→ What to produce: An exact copy of all entries is required.

Dataset entries
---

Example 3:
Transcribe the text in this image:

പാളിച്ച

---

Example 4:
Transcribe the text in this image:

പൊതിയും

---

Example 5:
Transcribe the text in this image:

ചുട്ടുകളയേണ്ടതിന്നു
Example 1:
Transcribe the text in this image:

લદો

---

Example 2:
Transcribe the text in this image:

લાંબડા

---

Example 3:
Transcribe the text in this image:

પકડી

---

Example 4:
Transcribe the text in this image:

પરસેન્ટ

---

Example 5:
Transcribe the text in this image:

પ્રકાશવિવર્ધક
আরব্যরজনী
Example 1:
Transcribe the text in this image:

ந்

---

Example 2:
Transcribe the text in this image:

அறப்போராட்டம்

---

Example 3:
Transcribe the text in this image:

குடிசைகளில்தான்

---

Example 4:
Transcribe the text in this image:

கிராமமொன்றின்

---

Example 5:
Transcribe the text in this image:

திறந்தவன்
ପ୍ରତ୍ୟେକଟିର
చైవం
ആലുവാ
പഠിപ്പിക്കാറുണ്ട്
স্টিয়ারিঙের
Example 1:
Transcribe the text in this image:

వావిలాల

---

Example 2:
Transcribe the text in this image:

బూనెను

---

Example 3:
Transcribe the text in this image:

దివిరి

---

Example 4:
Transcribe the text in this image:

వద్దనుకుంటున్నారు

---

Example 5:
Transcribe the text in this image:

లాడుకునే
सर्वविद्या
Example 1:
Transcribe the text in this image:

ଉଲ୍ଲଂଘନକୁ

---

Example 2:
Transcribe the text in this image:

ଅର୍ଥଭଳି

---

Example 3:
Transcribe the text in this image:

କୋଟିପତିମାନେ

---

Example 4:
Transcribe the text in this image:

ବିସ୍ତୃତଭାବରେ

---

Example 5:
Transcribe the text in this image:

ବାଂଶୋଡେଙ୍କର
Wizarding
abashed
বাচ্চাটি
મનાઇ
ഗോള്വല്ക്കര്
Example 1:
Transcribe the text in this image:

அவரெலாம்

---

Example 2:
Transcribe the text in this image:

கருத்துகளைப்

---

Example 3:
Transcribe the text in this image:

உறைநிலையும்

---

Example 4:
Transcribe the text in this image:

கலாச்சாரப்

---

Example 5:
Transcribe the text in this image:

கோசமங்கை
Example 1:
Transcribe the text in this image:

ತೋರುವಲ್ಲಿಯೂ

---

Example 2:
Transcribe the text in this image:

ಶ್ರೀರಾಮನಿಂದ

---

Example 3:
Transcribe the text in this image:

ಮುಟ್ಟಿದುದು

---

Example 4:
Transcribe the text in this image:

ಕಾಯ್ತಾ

→ Answer below:
---

Example 3:
Transcribe the text in this image:

പാളിച്ച

---

Example 4:
Transcribe the text in this image:

പൊതിയും

---

Example 5:
Transcribe the text in this image:

ചുട്ടുകളയേണ്ടതിന്നു
Example 1:
Transcribe the text in this image:

લદો

---

Example 2:
Transcribe the text in this image:

લાંબડા

---

Example 3:
Transcribe the text in this image:

પકડી

---

Example 4:
Transcribe the text in this image:

પરસેન્ટ

---

Example 5:
Transcribe the text in this image:

પ્રકાશવિવર્ધક
আরব্যরজনী
Example 1:
Transcribe the text in this image:

ந்

---

Example 2:
Transcribe the text in this image:

அறப்போராட்டம்

---

Example 3:
Transcribe the text in this image:

குடிசைகளில்தான்

---

Example 4:
Transcribe the text in this image:

கிராமமொன்றின்

---

Example 5:
Transcribe the text in this image:

திறந்தவன்
ପ୍ରତ୍ୟେକଟିର
చైవం
ആലുവാ
പഠിപ്പിക്കാറുണ്ട്
স্টিয়ারিঙের
Example 1:
Transcribe the text in this image:

వావిలాల

---

Example 2:
Transcribe the text in this image:

బూనెను

---

Example 3:
Transcribe the text in this image:

దివిరి

---

Example 4:
Transcribe the text in this image:

వద్దనుకుంటున్నారు

---

Example 5:
Transcribe the text in this image:

లాడుకునే
सर्वविद्या
Example 1:
Transcribe the text in this image:

ଉଲ୍ଲଂଘନକୁ

---

Example 2:
Transcribe the text in this image:

ଅର୍ଥଭଳି

---

Example 3:
Transcribe the text in this image:

କୋଟିପତିମାନେ

---

Example 4:
Transcribe the text in this image:

ବିସ୍ତୃତଭାବରେ

---

Example 5:
Transcribe the text in this image:

ବାଂଶୋଡେଙ୍କର
Wizarding
abashed
বাচ্চাটি
મનાઇ
ഗോള്വല്ക്കര്
Example 1:
Transcribe the text in this image:

அவரெலாம்

---

Example 2:
Transcribe the text in this image:

கருத்துகளைப்

---

Example 3:
Transcribe the text in this image:

உறைநிலையும்

---

Example 4:
Transcribe the text in this image:

கலாச்சாரப்

---

Example 5:
Transcribe the text in this image:

கோசமங்கை
Example 1:
Transcribe the text in this image:

ತೋರುವಲ್ಲಿಯೂ

---

Example 2:
Transcribe the text in this image:

ಶ್ರೀರಾಮನಿಂದ

---

Example 3:
Transcribe the text in this image:

ಮುಟ್ಟಿದುದು

---

Example 4:
Transcribe the text in this image:

ಕಾಯ್ತಾ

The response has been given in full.